>> Start Page
Knowle is a district and council ward in the south east of the city of Bristol in England, United Kingdom. It is bordered by Filwood Park to the west, Brislington to the east, Whitchurch and Hengrove to the south and Totterdown to the north. The settlement was mentioned in the Domesday Book as Canole. Knowle comes from the old English word for hillock, which means a little hill.

Broadwalk shopping centre provides a number of shopping and leisure facilities, plus the local library. Further amenities are located along Wells Road, which runs through Knowle from Totterdown to Whitchurch, and on Broadwalk, a tree lined boulevard that heads westwards towards Filwood. Over the road to the south of the shopping centre are several sports clubs, namely Knowle Cricket Club, Knowle Tennis Club and Knowle Bowls Club.

Redcatch Park is the main green space with football pitches, children's play area, a MUGA (Multi Games Area), tennis courts and a croquet club. This is supported by The Friends of Redcatch Park, a group of local residents who help Bristol City Council enhance and protect the space and who organise events in the park.
>> End Page
Stated exercise 1:
Rewrite the lines of the photo entries as a single numbered list, dropping any blank lines and leaving out the pictures.
The Knowle text and the entries that come next have no connection to each other.
>> Start Information shown
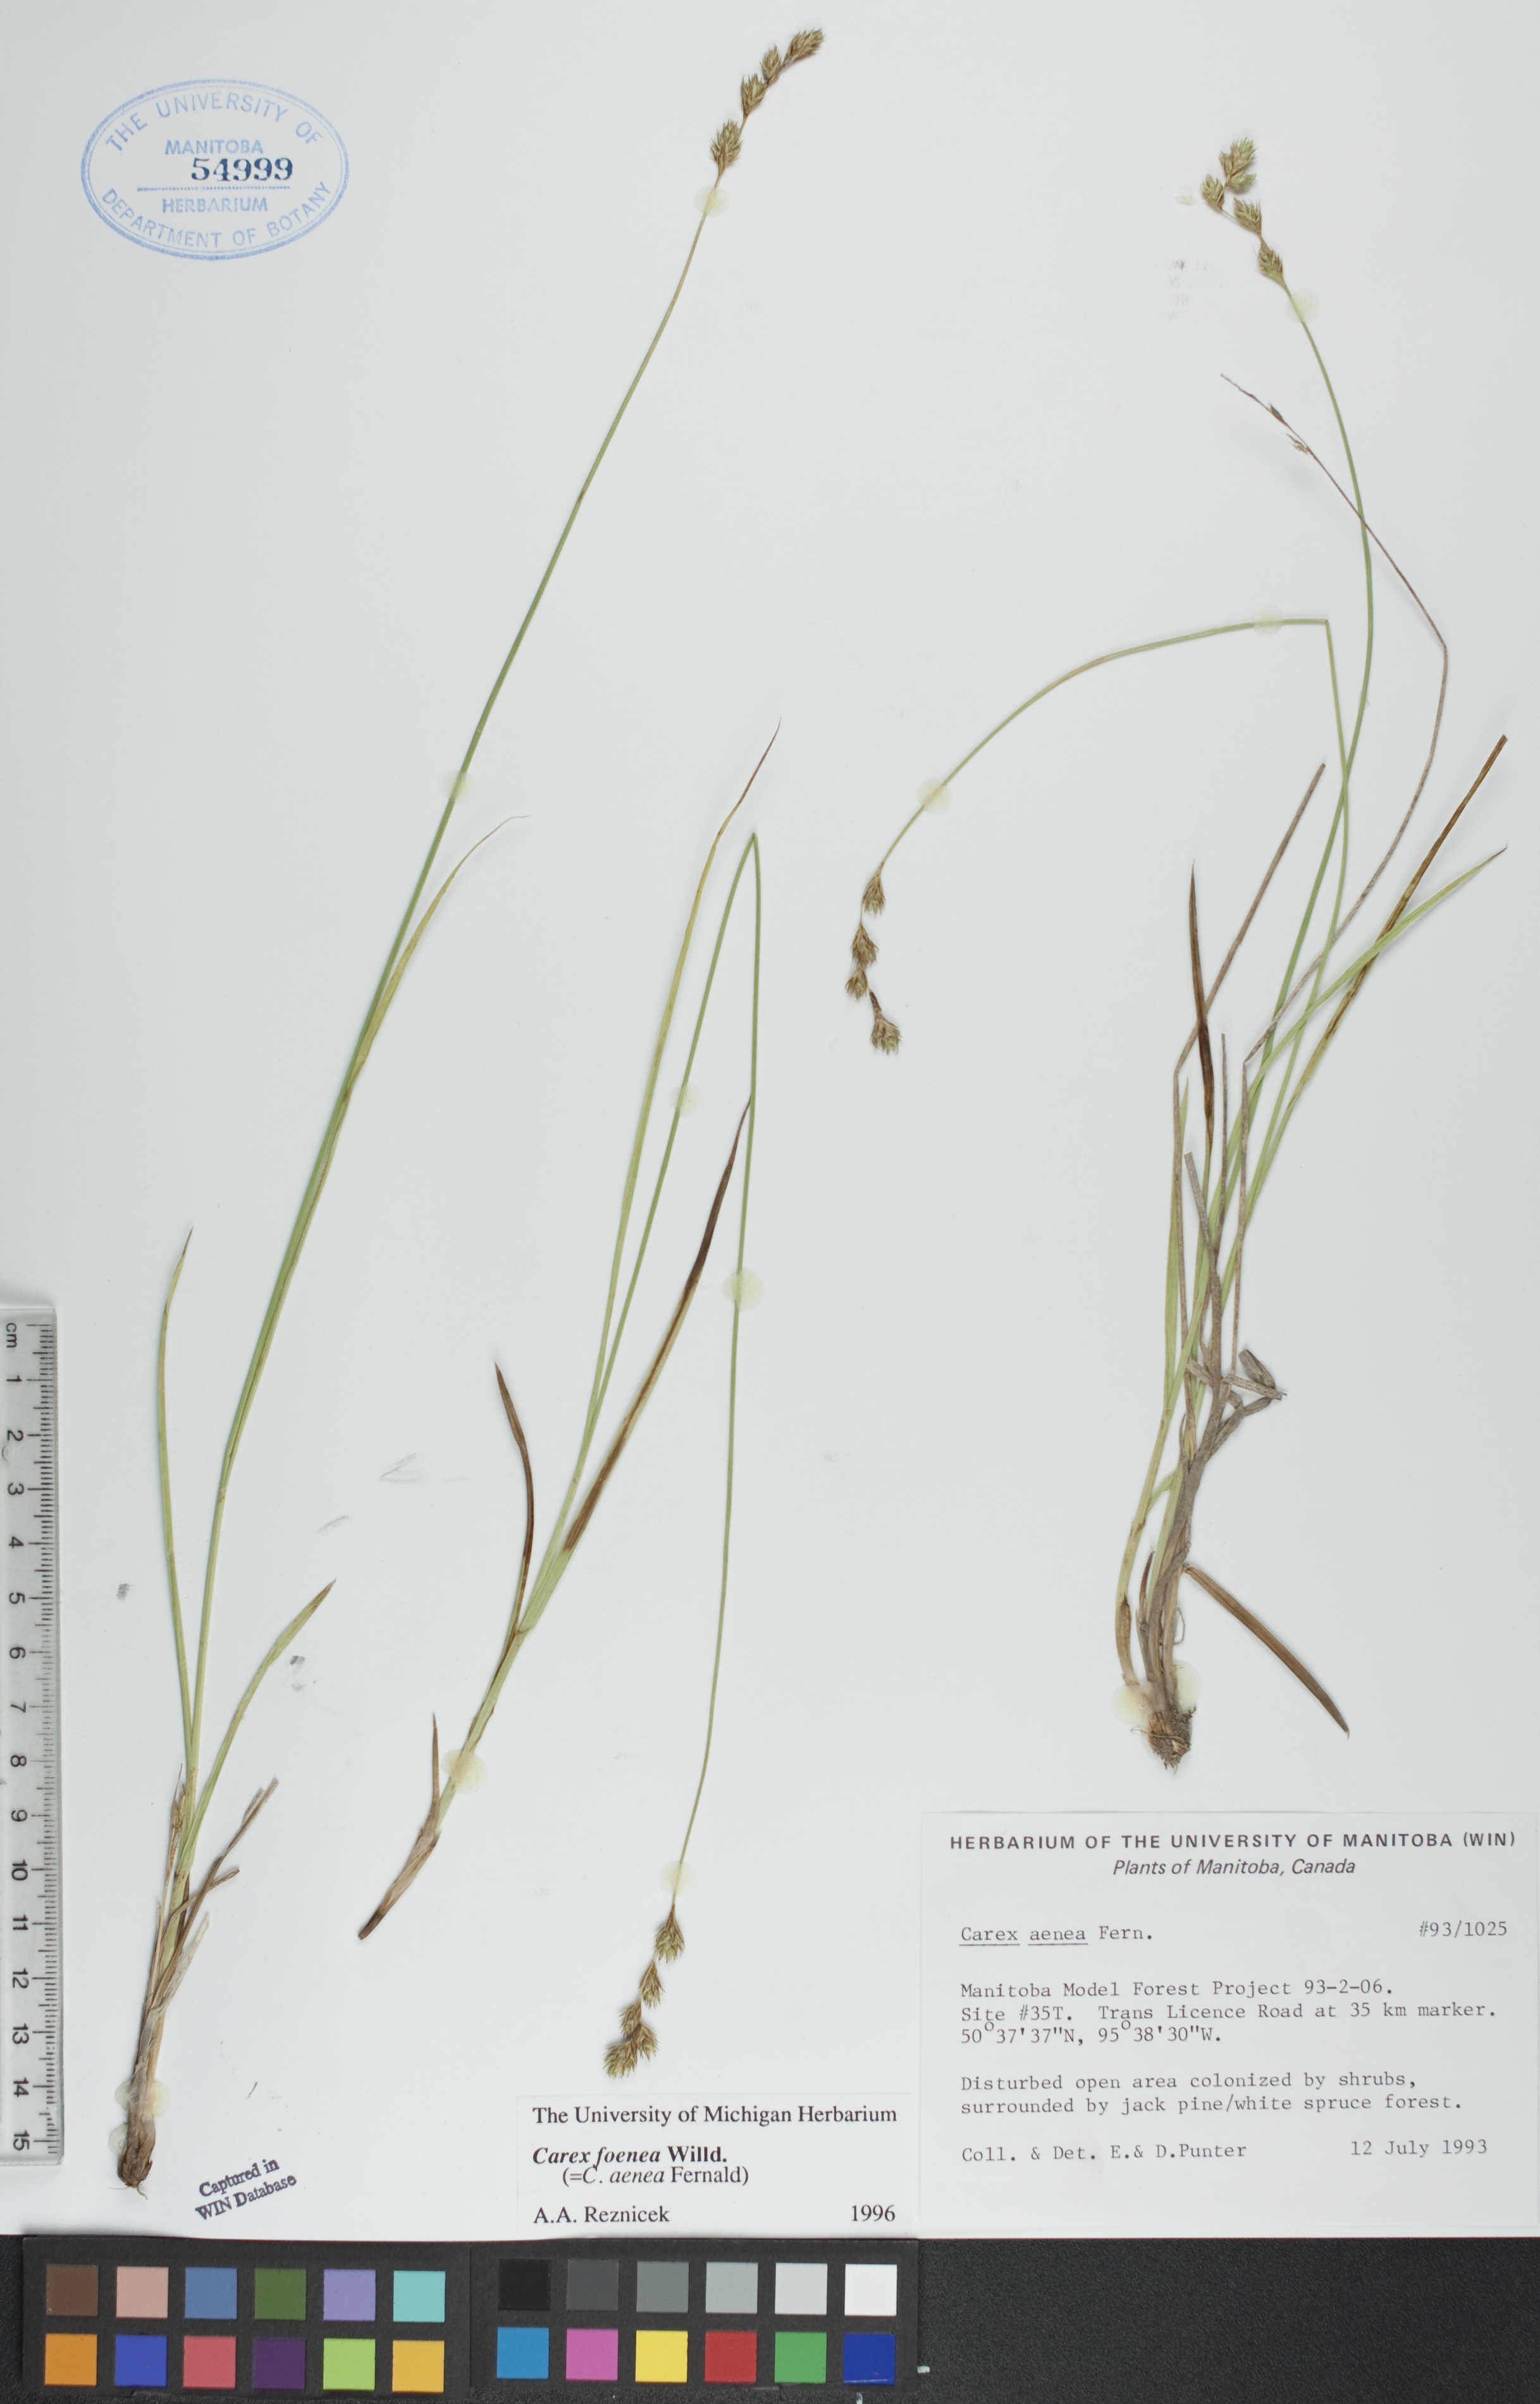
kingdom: Plantae
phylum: Tracheophyta
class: Liliopsida
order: Poales
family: Cyperaceae
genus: Carex
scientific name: Carex foenea
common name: Bronze sedge
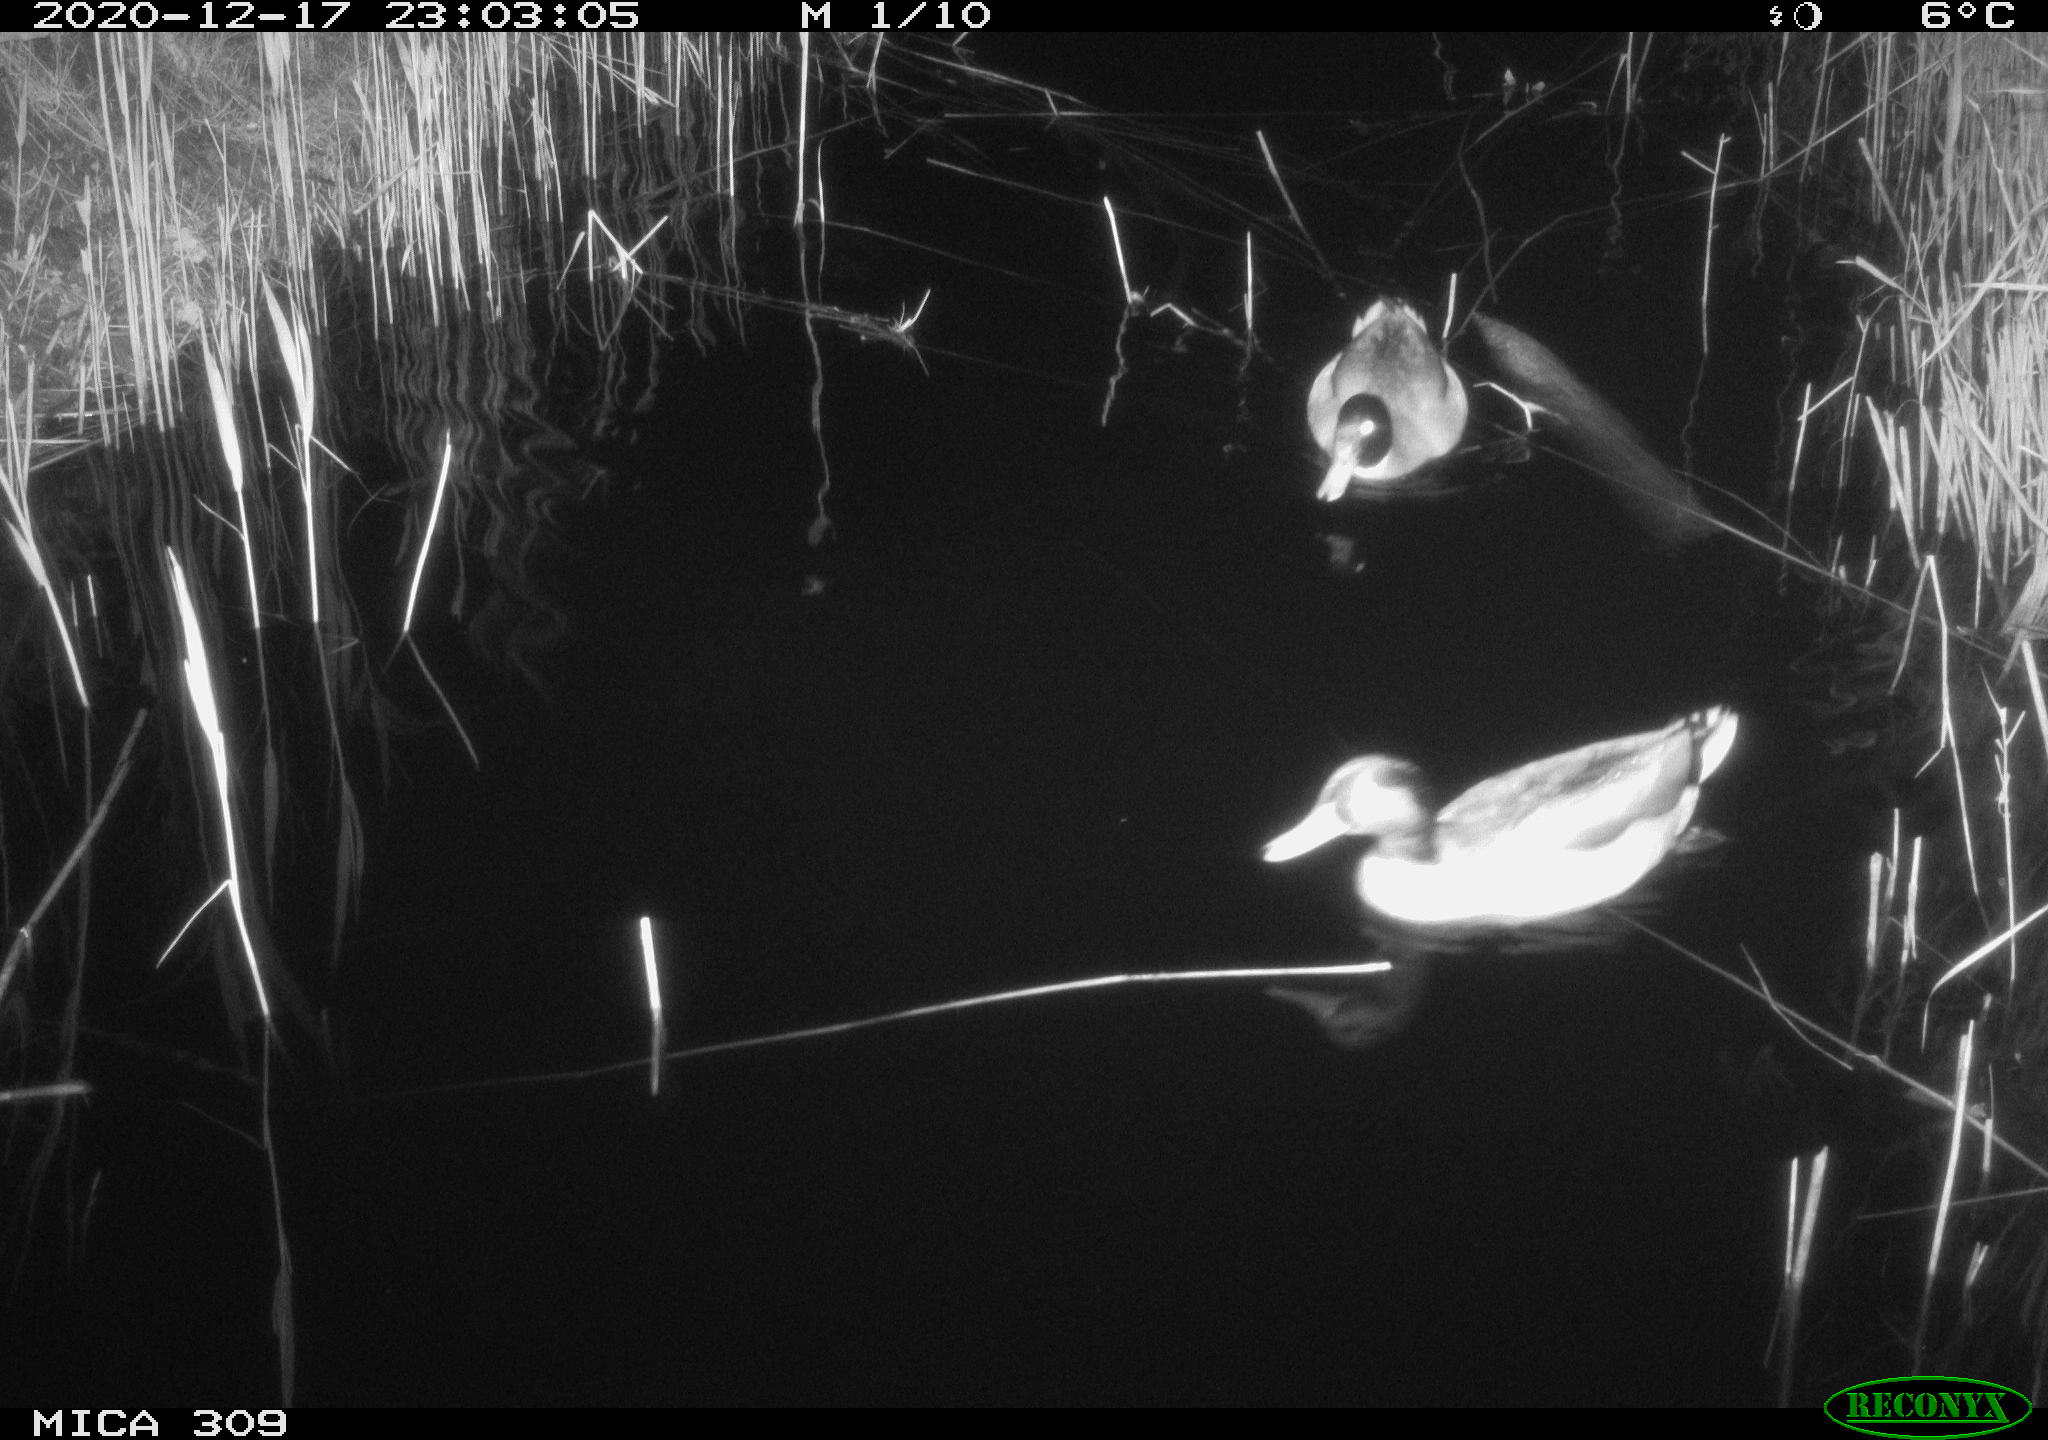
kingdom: Animalia
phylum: Chordata
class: Aves
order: Anseriformes
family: Anatidae
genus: Anas
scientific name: Anas platyrhynchos
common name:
>> End Information shown
Stated exercise 2:
Answer these questions from the Knowle text:
(a) Under what name does the Domesday Book mention the settlement?
(b) Which road runs through Knowle from Totterdown to Whitchurch?
(c) What kind of club does Redcatch Park have besides its sports pitches and courts?

Answer 1:
1. kingdom: Plantae
2. phylum: Tracheophyta
3. class: Liliopsida
4. order: Poales
5. family: Cyperaceae
6. genus: Carex
7. scientific name: Carex foenea
8. common name: Bronze sedge
9. kingdom: Animalia
10. phylum: Chordata
11. class: Aves
12. order: Anseriformes
13. family: Anatidae
14. genus: Anas
15. scientific name: Anas platyrhynchos
16. common name:

Answer 2:
(a) Canole
(b) Wells Road
(c) A croquet club